I am trying to read Norris' book on Markov chains. In particular, at page 160 he states the central limit theorem :
Theorem 4.4.1 (Central limit theorem). Let $X_1, X_2,…$ be a sequence of independent and identically distributed real-valued random variables with mean 0 and variance $t ∈ (0,∞)$. Then, for all bounded continuous functions $f$, as $n → ∞$ we have
$\mathbb{E}[f(X_1+\ldots+X_n)/\sqrt{n}]\to \int_{\mathbb{R}}f(x)\phi_t(x)dx$
I thought until now that the central limit theorem was
Let $X_1, X_2,…$ be a sequence of independent and identically distributed real-valued random variables with mean 0 and variance $t ∈ (0,∞)$. Then, for all bounded continuous functions $f$, as $n → ∞$ we have
$(X_1+\ldots X_n)/\sqrt{n}\xrightarrow{d}\mathcal{N}(0,t)$, where "$\xrightarrow{d}$" denotes convergence in distribution.
I don't really understand if these are equivalent.

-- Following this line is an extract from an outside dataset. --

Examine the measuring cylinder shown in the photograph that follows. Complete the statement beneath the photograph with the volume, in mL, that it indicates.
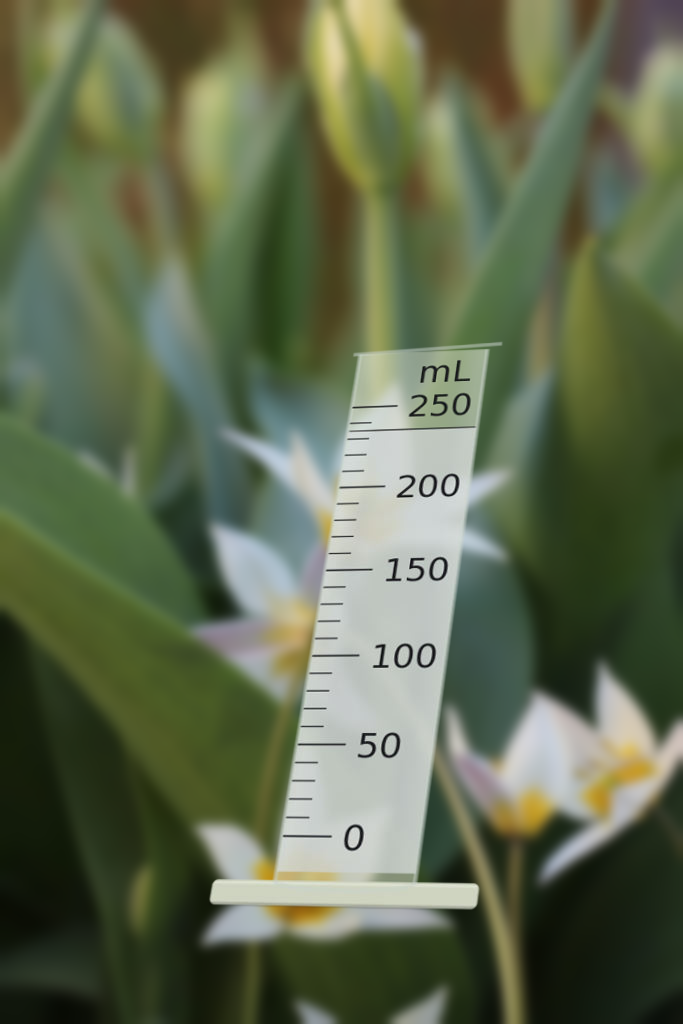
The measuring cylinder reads 235 mL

In the first theorem, $f$ has to be bounded so we cannot take the identity $f(x)=x$ which is not bounded right?
And I don't understand how to see that these formulation are equivalent…
Best Answer
$Y_n \to Y$ in distribution if and only if $Ef(Y_n) \to Ef(Y)$ for every bounded continuous function $f$. [ For more information see https://en.wikipedia.org/wiki/Convergence_of_random_variables ]
If $Y$ has a density $\phi$ then we can write $Ef(Y)$ as $\int f(x)\phi (x) dx$. In our case the density is $\phi_t$ defined by $\phi_t(x)=\frac 1 {t\sqrt {2 \pi}}e^{-x^{2}/2t}$.